We wanted to involve children and young people in CUIDAR right from the start so where better than the creative process leading to the project logo? Informal drawing sessions were held in Lisbon schools, with the participation of children from the 5th and the 6th grade (10 to 12 years old).
To implement the competition we contacted Associação Bandeira Azul da Europa (ABAE), an environmental education association that works with a permanent network of schools in Portugal. ABAE sent out a call to the teachers in the network. Thirteen schools registered their interest, and three from different geographical areas around Lisbon were selected, ensuring social diversity among the participants.
In order to collect a sufficient number of drawings and capture the interest of the students, two classes were selected in each school to participate in the competition.
A ‘jury’ was put together to select the winner, composed of Fernando Mendes (CEO of CoworkLisboa); Margarida Gomes (Coordinator of ABAE); Lara Seixo Rodrigues (architect, art director, urban art curator) and Luísa Schmidt (researcher at the Institute of Social Sciences and member of the CUIDAR team).
Fernando Mendes and Ana Rita Lança, both designers from CoworkLisboa, offered to collaborate with the design of the logo, first by creating a template to be used in classroom, and second by designing the logo based on the wining drawing.
Consent was obtained from all the children and parents involved. At the end of May two members of the ICS team went to each school. At the start of each session, a short talk was given about CUIDAR and a short discussion led with the children about what makes a disaster. The children were then given a simple template and asked to make a drawing to be used as a basis of the CUIDAR logo. Children had freedom to choose the subject they wanted to draw and the material they wanted to use to make the drawing.
The drawing sessions
We collected 124 drawings which covered a wide range of topics. Particular themes came up more frequently, for example volcanoes, floods, fires, earthquakes and asteroids crashing into the earth, but there were also themes about topics such as sadness and bullying. All drawings were uploaded onto a Tumblr blog so the children could have access to them. All participating children and teachers received a small gift for their participation. The three winners were given an educational game and a science kit from the Portuguese toy company Science4you as a prize.
The jury then selected two drawings, one that was simpler and stylized and more like a logo, and one that was more identifiable with a child’s image of disasters, cartoonish and expressing different forms of disaster, with interesting colours and composition. The latter was then chosen by the CUIDAR consortium at its first meeting in London, to be the official project logo. The consortium members were very impressed with the quality and range of the drawings as a whole.
The chosen drawing
The CoworkLisboa design team generated a logo faithful to the original idea whilst offering professional layout and flexibility. The outcome includes five different versions of the logo: one image of the original drawing (four disasters), and four images depicting each separate disaster.

- EXTRACTED MATERIAL -
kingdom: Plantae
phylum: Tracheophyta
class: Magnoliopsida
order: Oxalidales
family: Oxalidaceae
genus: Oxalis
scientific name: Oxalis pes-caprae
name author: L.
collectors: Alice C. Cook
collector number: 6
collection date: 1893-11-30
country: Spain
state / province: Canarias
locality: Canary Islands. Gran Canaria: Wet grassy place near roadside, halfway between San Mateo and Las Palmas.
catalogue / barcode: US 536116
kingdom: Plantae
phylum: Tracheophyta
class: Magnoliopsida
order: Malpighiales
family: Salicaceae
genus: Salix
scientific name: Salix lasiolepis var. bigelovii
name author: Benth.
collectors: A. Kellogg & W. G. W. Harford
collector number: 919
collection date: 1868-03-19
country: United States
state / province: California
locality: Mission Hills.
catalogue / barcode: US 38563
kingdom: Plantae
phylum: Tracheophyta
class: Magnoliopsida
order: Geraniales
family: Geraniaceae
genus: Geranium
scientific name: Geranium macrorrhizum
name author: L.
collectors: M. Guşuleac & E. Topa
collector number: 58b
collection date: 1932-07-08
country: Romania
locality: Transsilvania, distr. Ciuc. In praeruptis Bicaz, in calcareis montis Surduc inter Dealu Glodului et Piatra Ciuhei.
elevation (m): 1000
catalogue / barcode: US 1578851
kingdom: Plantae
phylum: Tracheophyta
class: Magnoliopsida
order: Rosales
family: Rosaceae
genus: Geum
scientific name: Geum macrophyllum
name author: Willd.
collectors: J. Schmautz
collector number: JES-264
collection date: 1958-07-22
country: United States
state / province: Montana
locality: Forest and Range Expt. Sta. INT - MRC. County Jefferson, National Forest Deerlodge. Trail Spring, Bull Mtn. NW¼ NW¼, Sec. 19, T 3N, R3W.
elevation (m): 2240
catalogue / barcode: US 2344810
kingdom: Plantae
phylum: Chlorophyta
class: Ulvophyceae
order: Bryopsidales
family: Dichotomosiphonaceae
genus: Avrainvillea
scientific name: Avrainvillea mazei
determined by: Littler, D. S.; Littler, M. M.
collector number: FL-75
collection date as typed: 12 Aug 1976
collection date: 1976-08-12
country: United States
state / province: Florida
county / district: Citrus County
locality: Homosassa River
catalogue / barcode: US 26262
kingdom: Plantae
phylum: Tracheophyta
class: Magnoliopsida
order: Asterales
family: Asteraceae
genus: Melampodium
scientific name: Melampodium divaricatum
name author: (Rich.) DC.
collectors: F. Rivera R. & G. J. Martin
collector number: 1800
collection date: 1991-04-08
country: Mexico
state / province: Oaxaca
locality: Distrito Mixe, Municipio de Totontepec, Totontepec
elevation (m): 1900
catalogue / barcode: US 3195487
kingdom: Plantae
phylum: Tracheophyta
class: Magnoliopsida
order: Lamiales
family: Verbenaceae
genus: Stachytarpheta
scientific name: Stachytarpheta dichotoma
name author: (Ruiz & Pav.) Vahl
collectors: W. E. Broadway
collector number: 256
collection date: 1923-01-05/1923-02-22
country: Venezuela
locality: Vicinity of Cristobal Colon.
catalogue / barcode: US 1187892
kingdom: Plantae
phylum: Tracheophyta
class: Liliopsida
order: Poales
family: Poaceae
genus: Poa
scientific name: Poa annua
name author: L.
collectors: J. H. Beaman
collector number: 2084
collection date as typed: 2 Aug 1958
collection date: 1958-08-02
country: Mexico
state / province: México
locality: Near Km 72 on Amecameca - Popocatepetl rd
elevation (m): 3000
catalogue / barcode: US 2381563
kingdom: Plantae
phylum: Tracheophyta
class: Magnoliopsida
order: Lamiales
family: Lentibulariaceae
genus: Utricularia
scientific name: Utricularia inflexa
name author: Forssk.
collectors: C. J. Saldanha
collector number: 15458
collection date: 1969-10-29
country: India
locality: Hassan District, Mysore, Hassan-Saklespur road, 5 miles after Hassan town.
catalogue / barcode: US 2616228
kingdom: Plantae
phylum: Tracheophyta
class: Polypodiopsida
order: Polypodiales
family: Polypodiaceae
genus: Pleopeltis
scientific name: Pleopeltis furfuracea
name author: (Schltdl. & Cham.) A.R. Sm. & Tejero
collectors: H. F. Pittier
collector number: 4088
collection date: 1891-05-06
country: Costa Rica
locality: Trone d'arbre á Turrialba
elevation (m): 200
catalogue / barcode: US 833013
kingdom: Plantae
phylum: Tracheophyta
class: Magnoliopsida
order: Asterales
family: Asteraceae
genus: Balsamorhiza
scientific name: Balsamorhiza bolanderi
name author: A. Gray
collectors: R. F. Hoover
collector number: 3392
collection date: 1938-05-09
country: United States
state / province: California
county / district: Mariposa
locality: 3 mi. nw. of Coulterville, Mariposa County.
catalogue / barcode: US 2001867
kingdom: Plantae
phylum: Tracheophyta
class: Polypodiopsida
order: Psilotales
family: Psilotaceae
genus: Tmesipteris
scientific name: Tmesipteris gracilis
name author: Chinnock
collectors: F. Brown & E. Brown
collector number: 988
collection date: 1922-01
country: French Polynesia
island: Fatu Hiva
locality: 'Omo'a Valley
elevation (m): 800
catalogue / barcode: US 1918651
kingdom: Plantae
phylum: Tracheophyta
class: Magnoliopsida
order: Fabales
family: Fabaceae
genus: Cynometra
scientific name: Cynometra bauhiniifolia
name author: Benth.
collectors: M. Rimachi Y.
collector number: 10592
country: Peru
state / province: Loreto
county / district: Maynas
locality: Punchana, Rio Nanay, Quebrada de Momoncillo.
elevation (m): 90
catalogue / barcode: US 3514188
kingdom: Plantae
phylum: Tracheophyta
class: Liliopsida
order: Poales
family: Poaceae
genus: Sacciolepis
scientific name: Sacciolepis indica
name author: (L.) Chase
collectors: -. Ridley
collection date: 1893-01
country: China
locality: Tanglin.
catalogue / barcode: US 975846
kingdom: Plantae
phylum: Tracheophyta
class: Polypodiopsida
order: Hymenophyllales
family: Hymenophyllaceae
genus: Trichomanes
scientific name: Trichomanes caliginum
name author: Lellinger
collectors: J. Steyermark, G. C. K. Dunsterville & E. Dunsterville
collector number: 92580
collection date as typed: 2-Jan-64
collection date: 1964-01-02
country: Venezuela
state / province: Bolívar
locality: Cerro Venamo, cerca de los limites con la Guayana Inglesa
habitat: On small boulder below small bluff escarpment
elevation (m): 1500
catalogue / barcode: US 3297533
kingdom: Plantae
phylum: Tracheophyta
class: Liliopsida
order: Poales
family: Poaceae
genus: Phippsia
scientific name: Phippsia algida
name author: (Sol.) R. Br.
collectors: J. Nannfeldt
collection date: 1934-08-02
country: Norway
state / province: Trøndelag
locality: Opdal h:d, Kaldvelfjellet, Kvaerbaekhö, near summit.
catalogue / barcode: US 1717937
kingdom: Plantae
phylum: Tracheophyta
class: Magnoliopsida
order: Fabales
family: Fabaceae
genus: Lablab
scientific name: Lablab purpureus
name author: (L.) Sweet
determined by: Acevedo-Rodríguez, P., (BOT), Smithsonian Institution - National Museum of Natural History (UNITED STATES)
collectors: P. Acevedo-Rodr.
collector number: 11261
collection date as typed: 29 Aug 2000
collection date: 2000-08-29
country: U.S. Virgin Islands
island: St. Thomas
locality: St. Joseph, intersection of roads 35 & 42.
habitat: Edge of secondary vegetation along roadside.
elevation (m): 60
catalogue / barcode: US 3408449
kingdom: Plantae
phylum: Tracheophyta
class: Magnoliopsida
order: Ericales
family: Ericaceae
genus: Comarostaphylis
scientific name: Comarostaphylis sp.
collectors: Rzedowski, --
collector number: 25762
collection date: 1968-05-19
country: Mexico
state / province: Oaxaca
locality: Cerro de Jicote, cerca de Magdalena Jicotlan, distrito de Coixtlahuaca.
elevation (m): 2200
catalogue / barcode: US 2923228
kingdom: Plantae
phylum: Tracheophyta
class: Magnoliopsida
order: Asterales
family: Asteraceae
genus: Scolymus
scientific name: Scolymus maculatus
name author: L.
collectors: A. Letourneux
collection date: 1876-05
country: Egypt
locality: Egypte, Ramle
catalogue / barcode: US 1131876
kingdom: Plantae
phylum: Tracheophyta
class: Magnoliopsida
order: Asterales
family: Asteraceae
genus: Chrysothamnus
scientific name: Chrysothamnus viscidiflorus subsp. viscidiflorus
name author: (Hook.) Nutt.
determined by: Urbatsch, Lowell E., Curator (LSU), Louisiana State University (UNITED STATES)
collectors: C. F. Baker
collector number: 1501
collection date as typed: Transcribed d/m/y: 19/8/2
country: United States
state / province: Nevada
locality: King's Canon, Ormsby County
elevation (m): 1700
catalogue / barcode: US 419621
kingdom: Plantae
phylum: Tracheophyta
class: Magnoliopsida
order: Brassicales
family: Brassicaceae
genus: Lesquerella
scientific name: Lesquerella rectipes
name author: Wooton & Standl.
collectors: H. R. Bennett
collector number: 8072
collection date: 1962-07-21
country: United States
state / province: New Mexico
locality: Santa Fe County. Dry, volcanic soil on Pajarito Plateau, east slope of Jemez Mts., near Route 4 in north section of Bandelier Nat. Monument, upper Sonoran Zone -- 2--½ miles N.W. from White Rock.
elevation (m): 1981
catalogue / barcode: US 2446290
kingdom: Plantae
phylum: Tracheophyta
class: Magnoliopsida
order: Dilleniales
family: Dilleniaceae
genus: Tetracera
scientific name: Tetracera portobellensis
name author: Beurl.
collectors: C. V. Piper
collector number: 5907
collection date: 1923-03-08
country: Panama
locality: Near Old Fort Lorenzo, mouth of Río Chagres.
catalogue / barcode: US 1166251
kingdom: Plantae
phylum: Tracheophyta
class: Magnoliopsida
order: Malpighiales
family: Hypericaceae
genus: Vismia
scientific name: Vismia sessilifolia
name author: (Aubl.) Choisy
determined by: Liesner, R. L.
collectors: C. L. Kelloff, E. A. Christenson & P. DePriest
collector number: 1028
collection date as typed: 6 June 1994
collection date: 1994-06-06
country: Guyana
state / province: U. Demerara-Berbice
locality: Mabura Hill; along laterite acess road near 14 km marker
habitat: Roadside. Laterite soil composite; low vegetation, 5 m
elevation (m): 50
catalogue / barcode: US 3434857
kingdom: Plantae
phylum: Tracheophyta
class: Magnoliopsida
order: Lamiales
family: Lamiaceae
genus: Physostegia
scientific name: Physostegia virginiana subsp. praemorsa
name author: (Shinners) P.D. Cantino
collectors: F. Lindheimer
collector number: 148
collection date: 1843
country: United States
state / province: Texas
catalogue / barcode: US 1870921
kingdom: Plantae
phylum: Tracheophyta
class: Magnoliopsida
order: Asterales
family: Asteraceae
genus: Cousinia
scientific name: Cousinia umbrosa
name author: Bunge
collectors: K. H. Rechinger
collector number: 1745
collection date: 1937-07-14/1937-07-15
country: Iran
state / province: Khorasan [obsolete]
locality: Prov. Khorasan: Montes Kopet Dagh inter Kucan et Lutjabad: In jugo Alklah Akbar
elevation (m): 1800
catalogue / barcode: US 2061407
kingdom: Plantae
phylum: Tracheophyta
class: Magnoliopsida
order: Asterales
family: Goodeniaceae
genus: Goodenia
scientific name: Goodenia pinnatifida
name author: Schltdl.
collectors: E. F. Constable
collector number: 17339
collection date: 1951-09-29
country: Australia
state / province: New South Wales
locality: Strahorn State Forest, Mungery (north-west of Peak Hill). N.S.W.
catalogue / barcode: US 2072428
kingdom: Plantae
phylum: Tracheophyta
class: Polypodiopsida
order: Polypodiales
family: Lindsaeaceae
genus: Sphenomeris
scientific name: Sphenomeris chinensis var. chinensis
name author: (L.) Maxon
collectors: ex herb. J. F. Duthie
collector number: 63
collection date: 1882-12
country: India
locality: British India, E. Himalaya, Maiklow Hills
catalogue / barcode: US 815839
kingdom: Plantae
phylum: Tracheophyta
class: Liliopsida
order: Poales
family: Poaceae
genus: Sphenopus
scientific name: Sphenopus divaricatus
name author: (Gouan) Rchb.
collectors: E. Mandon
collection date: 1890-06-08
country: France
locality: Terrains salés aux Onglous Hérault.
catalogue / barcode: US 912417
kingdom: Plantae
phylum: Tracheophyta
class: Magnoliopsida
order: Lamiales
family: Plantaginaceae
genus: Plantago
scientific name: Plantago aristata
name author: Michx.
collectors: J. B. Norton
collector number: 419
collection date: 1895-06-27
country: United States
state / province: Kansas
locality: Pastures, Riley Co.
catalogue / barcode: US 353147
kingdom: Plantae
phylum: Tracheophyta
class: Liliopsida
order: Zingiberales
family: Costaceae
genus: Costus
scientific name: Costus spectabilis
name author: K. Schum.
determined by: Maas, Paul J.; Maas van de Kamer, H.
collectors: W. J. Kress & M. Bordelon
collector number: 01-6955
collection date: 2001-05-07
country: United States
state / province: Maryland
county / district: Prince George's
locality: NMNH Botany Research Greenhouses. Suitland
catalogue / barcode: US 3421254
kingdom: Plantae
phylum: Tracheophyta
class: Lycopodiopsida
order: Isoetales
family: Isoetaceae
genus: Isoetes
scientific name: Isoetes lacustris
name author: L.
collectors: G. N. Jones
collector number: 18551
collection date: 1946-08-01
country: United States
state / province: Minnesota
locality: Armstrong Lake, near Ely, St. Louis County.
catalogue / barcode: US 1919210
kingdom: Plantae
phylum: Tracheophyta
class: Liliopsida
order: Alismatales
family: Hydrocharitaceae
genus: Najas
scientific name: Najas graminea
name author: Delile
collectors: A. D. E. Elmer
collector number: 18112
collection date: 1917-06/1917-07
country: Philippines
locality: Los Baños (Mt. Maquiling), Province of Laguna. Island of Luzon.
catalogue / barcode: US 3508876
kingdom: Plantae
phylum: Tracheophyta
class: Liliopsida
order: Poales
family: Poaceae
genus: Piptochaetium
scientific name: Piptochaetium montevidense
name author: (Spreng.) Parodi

- EXERCISE TASKS -
- 1) In the CUIDAR logo text, rename "CoworkLisboa" to "the coworking space" in the passage starting at "Fernando Mendes and" and ending at "the wining drawing.".
- 2) How many drawings were collected, according to the CUIDAR logo text?
- 3) According to the CUIDAR logo text, why were two classes selected in each school?
The records were gathered from a separate source and are unrelated to the CUIDAR logo text.

- SOLUTIONS BELOW -
- 1)
Fernando Mendes and Ana Rita Lança, both designers from the coworking space, offered to collaborate with the design of the logo, first by creating a template to be used in classroom, and second by designing the logo based on the wining drawing.

- 2) 124 drawings.

- 3) Two classes were chosen in each school in order to collect a sufficient number of drawings and to capture the interest of the students.